The Importance of "Thine Eyes" in 'Song: To Celia'

In this poem, "thine eyes" specifically refers to Celia's eyes, emphasizing their significance as the only means of communication between the speaker and his beloved. It is through her eyes that their love is expressed and understood.

Unpacking the First Line of 'Song: To Celia'

The opening line of the poem, "Drink to me only with thine eyes," has become synonymous with the piece itself. This simple yet powerful line sets the tone for the rest of the poem and captures the essence of the speaker's request.

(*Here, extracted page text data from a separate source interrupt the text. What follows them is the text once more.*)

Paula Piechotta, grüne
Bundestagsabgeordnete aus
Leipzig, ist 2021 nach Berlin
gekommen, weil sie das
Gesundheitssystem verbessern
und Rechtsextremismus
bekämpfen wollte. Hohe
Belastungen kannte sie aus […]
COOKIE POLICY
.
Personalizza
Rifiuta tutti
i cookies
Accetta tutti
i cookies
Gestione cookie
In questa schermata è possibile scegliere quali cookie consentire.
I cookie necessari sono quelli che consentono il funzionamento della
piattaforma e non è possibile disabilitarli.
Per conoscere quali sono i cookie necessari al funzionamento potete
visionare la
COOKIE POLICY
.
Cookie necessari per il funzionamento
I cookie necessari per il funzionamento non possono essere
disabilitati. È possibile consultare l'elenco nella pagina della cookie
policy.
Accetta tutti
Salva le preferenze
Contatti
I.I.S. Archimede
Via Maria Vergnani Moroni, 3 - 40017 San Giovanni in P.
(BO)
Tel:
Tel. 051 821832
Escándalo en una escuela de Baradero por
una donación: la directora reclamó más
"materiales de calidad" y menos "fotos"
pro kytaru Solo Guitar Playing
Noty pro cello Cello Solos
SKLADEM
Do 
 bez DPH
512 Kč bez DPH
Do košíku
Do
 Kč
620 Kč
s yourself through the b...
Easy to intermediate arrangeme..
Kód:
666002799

The Significance of "Thine" in Line 8 of 'Song: To Celia'

In line 8, the word "thine" is used to refer to Celia's affection, represented as a kiss in the cup. This symbolizes the speaker's longing for a physical representation of their love, something tangible to hold onto.

The Request from the Speaker in 'Song: To Celia'

Through the words of the poem, the speaker makes a heartfelt request to Celia. He asks her to leave a kiss in his cup, symbolizing his desire to possess a physical reminder of their love. It is a simple yet powerful plea for a lasting symbol of their affection.